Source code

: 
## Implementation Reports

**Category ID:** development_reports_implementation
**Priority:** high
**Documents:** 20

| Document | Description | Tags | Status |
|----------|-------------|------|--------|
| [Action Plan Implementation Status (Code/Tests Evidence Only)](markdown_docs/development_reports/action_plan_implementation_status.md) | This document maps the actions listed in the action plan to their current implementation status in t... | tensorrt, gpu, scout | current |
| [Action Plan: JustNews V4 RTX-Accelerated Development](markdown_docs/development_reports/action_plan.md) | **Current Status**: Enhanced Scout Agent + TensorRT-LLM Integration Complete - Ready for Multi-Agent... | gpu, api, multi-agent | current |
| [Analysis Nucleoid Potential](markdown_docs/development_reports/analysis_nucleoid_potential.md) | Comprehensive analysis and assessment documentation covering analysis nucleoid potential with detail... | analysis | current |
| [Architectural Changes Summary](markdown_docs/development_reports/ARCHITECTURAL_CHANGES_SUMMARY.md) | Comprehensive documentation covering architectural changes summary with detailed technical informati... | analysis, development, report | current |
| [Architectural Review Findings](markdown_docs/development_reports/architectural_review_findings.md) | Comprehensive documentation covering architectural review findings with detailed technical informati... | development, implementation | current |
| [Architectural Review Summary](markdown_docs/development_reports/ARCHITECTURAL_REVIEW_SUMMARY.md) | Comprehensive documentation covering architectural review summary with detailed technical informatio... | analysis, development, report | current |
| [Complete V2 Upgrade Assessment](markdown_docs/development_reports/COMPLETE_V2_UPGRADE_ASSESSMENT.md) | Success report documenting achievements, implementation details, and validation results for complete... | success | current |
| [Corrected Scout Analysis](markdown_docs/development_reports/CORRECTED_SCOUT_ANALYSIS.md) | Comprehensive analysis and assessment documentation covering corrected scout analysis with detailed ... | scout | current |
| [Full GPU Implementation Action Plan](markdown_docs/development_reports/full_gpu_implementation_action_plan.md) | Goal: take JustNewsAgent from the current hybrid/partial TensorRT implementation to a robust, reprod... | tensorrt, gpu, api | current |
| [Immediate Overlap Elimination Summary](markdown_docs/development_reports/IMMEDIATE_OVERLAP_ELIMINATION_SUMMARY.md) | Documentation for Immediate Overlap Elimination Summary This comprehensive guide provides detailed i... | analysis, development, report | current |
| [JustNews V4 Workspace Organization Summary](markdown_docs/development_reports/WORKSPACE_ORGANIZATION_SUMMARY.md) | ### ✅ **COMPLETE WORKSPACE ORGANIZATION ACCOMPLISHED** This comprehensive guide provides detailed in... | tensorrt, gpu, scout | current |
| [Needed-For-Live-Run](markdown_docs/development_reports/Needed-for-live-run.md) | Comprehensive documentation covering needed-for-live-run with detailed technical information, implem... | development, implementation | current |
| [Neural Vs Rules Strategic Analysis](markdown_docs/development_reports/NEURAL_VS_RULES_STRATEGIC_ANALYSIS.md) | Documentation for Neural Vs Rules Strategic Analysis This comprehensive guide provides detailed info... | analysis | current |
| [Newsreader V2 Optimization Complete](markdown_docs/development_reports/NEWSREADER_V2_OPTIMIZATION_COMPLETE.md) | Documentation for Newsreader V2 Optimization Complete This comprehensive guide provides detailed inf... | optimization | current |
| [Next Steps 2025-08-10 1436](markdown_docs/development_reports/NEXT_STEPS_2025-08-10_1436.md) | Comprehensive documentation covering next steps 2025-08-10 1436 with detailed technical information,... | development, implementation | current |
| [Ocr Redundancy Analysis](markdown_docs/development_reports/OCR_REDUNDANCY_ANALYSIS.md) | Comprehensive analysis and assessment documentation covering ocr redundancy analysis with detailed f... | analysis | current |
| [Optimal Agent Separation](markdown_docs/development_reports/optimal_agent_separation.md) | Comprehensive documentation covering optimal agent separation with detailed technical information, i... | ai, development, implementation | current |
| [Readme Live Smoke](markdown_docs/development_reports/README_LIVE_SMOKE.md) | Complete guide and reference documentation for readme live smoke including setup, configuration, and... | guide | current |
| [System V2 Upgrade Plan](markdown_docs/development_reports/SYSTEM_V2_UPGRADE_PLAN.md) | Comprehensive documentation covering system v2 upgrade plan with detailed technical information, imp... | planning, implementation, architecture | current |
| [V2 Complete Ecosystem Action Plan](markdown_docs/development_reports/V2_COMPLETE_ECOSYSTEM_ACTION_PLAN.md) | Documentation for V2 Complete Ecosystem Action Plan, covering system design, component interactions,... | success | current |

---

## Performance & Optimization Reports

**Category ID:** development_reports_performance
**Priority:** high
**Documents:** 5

== == ==

▸ **WHAT IS BEING ASKED**:
Rename "Priority" to "Importance" throughout all the records, and give the lines back with nothing else changed.

▸ **RESPONSE AREA**:
Source code

: 
## Implementation Reports

**Category ID:** development_reports_implementation
**Importance:** high
**Documents:** 20

| Document | Description | Tags | Status |
|----------|-------------|------|--------|
| [Action Plan Implementation Status (Code/Tests Evidence Only)](markdown_docs/development_reports/action_plan_implementation_status.md) | This document maps the actions listed in the action plan to their current implementation status in t... | tensorrt, gpu, scout | current |
| [Action Plan: JustNews V4 RTX-Accelerated Development](markdown_docs/development_reports/action_plan.md) | **Current Status**: Enhanced Scout Agent + TensorRT-LLM Integration Complete - Ready for Multi-Agent... | gpu, api, multi-agent | current |
| [Analysis Nucleoid Potential](markdown_docs/development_reports/analysis_nucleoid_potential.md) | Comprehensive analysis and assessment documentation covering analysis nucleoid potential with detail... | analysis | current |
| [Architectural Changes Summary](markdown_docs/development_reports/ARCHITECTURAL_CHANGES_SUMMARY.md) | Comprehensive documentation covering architectural changes summary with detailed technical informati... | analysis, development, report | current |
| [Architectural Review Findings](markdown_docs/development_reports/architectural_review_findings.md) | Comprehensive documentation covering architectural review findings with detailed technical informati... | development, implementation | current |
| [Architectural Review Summary](markdown_docs/development_reports/ARCHITECTURAL_REVIEW_SUMMARY.md) | Comprehensive documentation covering architectural review summary with detailed technical informatio... | analysis, development, report | current |
| [Complete V2 Upgrade Assessment](markdown_docs/development_reports/COMPLETE_V2_UPGRADE_ASSESSMENT.md) | Success report documenting achievements, implementation details, and validation results for complete... | success | current |
| [Corrected Scout Analysis](markdown_docs/development_reports/CORRECTED_SCOUT_ANALYSIS.md) | Comprehensive analysis and assessment documentation covering corrected scout analysis with detailed ... | scout | current |
| [Full GPU Implementation Action Plan](markdown_docs/development_reports/full_gpu_implementation_action_plan.md) | Goal: take JustNewsAgent from the current hybrid/partial TensorRT implementation to a robust, reprod... | tensorrt, gpu, api | current |
| [Immediate Overlap Elimination Summary](markdown_docs/development_reports/IMMEDIATE_OVERLAP_ELIMINATION_SUMMARY.md) | Documentation for Immediate Overlap Elimination Summary This comprehensive guide provides detailed i... | analysis, development, report | current |
| [JustNews V4 Workspace Organization Summary](markdown_docs/development_reports/WORKSPACE_ORGANIZATION_SUMMARY.md) | ### ✅ **COMPLETE WORKSPACE ORGANIZATION ACCOMPLISHED** This comprehensive guide provides detailed in... | tensorrt, gpu, scout | current |
| [Needed-For-Live-Run](markdown_docs/development_reports/Needed-for-live-run.md) | Comprehensive documentation covering needed-for-live-run with detailed technical information, implem... | development, implementation | current |
| [Neural Vs Rules Strategic Analysis](markdown_docs/development_reports/NEURAL_VS_RULES_STRATEGIC_ANALYSIS.md) | Documentation for Neural Vs Rules Strategic Analysis This comprehensive guide provides detailed info... | analysis | current |
| [Newsreader V2 Optimization Complete](markdown_docs/development_reports/NEWSREADER_V2_OPTIMIZATION_COMPLETE.md) | Documentation for Newsreader V2 Optimization Complete This comprehensive guide provides detailed inf... | optimization | current |
| [Next Steps 2025-08-10 1436](markdown_docs/development_reports/NEXT_STEPS_2025-08-10_1436.md) | Comprehensive documentation covering next steps 2025-08-10 1436 with detailed technical information,... | development, implementation | current |
| [Ocr Redundancy Analysis](markdown_docs/development_reports/OCR_REDUNDANCY_ANALYSIS.md) | Comprehensive analysis and assessment documentation covering ocr redundancy analysis with detailed f... | analysis | current |
| [Optimal Agent Separation](markdown_docs/development_reports/optimal_agent_separation.md) | Comprehensive documentation covering optimal agent separation with detailed technical information, i... | ai, development, implementation | current |
| [Readme Live Smoke](markdown_docs/development_reports/README_LIVE_SMOKE.md) | Complete guide and reference documentation for readme live smoke including setup, configuration, and... | guide | current |
| [System V2 Upgrade Plan](markdown_docs/development_reports/SYSTEM_V2_UPGRADE_PLAN.md) | Comprehensive documentation covering system v2 upgrade plan with detailed technical information, imp... | planning, implementation, architecture | current |
| [V2 Complete Ecosystem Action Plan](markdown_docs/development_reports/V2_COMPLETE_ECOSYSTEM_ACTION_PLAN.md) | Documentation for V2 Complete Ecosystem Action Plan, covering system design, component interactions,... | success | current |

---

## Performance & Optimization Reports

**Category ID:** development_reports_performance
**Importance:** high
**Documents:** 5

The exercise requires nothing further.